Par Emmanuel Barranguet
De cette collaboration entre un artiste outsider, héritier de l'art brut, et un artiste professionnel, est née une BD, « Vivre à FranDisco », où le dessinateur bruxellois a capturé l'imagination fertile de Marcel Schmitz, un artiste trisomique de 49 ans. La BD est présentée à Aix pour le festival, et la ville exposée à la Fondation Vasarely, jusqu'au 21 mai 2016. La ville tentaculaire et fantasque de Marcel Schmitz, faite de scotch et de carton, accueille une tour de Pise, des tours jumelles de New York ou encore une usine à chicons (endives), la principale ressource de la cité.
Marcel, une passion pour l'architecture
Elle a pris son essor à la « S Grand Atelier », une association intégrée à l'institution Les Hautes Ardennes à Vielsalm, en Belgique. Marcel « a toujours eu la passion de l'architecture », se rappelle la fondatrice et directrice de « la S », Anne-Françoise Rouche. Arrivé en 2007 à Vielsalm à la mort de son père, « il voulait dessiner des bâtiments, l'animateur a senti sa frustration de ne pas réussir à exprimer les volumes. Il lui a expliqué la perspective : les trisomiques ont accès à une forme d'apprentissage », précise-t-elle. « Il a commencé à dessiner en 3D, mais cela ne lui suffisait pas visiblement. Un jour il a fabriqué un volume en carton, il l'a recouvert de scotch carrosserie... FranDisco était née ». La ville a commencé par la cathédrale, raconte Thierry van Hasselt, et tire son nom de San Francisco, l'artiste déficient étant fasciné par le Golden Gate.

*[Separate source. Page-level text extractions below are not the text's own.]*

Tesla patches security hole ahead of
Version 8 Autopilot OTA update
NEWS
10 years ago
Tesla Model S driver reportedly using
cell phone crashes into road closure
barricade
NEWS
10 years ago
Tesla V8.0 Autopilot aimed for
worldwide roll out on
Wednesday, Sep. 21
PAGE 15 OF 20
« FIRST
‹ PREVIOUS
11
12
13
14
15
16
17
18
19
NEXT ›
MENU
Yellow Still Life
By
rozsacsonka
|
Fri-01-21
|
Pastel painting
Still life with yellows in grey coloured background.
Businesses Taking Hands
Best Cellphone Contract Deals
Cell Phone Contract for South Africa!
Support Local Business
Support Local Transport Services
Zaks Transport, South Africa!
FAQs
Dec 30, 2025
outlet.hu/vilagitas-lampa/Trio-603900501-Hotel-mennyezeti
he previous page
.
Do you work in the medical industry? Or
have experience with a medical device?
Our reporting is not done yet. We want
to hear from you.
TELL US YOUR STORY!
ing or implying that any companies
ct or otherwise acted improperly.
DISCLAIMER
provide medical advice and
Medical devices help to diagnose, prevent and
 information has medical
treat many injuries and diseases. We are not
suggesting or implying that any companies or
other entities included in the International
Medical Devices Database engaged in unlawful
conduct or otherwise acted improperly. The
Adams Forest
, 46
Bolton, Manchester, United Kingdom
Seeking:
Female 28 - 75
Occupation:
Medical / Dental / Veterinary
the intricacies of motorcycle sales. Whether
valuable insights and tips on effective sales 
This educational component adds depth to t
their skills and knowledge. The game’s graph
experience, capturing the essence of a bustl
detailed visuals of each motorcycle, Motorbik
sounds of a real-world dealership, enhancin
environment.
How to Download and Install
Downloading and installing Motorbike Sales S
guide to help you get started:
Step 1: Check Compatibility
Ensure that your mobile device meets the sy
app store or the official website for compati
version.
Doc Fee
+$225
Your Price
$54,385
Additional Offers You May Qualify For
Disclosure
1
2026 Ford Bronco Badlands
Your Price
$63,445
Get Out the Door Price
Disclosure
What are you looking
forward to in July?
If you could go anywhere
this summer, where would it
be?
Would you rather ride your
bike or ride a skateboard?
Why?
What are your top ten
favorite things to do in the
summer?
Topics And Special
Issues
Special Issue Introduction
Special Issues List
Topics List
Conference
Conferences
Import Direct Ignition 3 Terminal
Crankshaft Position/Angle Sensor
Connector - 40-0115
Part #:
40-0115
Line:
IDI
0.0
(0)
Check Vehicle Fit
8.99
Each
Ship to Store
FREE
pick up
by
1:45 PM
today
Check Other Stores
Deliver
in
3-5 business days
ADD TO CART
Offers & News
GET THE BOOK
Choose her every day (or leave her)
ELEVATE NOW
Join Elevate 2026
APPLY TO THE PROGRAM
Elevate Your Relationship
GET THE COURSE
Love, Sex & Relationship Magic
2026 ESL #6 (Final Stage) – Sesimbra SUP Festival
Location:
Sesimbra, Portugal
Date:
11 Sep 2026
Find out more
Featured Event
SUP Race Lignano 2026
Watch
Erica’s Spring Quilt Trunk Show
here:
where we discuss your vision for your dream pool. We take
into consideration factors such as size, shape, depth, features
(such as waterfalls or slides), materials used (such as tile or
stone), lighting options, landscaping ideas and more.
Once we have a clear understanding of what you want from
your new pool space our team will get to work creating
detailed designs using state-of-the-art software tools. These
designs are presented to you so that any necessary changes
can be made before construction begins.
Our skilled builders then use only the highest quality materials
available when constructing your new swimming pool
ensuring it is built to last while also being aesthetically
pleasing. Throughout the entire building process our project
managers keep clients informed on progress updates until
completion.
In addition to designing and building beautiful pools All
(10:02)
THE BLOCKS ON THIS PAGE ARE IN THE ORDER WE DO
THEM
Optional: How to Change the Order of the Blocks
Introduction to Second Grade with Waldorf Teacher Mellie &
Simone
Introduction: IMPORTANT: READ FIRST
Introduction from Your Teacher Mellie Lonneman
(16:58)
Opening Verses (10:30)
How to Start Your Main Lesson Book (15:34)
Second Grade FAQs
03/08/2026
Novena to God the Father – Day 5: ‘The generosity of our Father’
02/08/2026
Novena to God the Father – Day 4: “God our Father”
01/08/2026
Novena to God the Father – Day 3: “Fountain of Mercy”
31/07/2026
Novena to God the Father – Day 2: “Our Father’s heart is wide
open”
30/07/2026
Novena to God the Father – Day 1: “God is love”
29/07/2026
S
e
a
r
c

Un coup de foudre pour cette ville en carton
Le dessinateur bruxellois avait déjà travaillé avec des personnes déficientes mentales à la « S », mais il a eu un véritable "coup de foudre" pour la curieuse ville de carton. « Mais moi je n'aurais jamais pu dessiner les choses de cette manière, il y a dans FranDisco une espèce de folie poétique, de désinvolture, c'est complètement farfelu », commente-t-il. Thierry van Hasselt sortira sa BD « Vivre à FranDisco » (Frémok) pour le festival, son premier livre depuis 8 ans et « Heureux, Alright ! ». L'auteur a choisi un livre sans bulles, car « il faut laisser la place à l'interprétation, le muet donne un temps ralenti, dilaté, il s'agit surtout d'une errance contemplative », décrit-il. Avec Marcel Schmitz, « on est dans l'échange pur, pas dans la thérapie, on n'est pas des éducateurs ni des animateurs », explique le dessinateur. « Je ne fais pas ça comme une bonne action, pas du tout », prévient-il, évoquant une collaboration « comme avec n'importe quel artiste : on a quelque chose à donner et quelque chose à prendre ». Thierry Van Hasselt a offert à son « pote » une certaine notoriété et la possibilité de voyager, l'exposition ayant été en résidence à Charleville-Mézières, à Genève ou à la Fondation Agnès B à Paris. Il l'a aussi intégré dans sa BD.
L'artiste a la « grosse tête »
Au début de leur collaboration, chacun des deux travaillait de son côté, l'un sur sa maquette et l'autre sur son livre, mais la frontière a vite été abolie. Marcel Schmitz a dessiné quelques-uns des personnages, notamment un Saint-Nicolas et des enfants de chœur, et des véhicules. De son côté le dessinateur, qui se garde bien de construire le moindre bâtiment, a suggéré l'idée d'installer la Fondation Vasarely d'Aix et ses couleurs à FranDisco. La fondation reçoit les deux artistes pendant les trois jours du festival, notamment pour une performance, où ils travailleront devant le public, puis accueille l'exposition jusqu'au 21 mai 2016. Désormais « Marcel est la star de l'institut, il a la grosse tête », plaisante Thierry Van Hasselt. Agrandir FranDisco « rend Marcel heureux », et son statut d'artiste « a fait évoluer le regard de sa famille sur lui », ajoute Anne-Françoise Rouche. Le projet « Vivre à FranDisco » est « à la fois artistique et humaniste », explique-t-elle. « C'est dommage qu'on envisage nos artistes outsiders seulement par leur déficience, ils ont des compétences, une vraie spontanéité aussi », conclut celle qui est représentée... en Madone de FranDisco.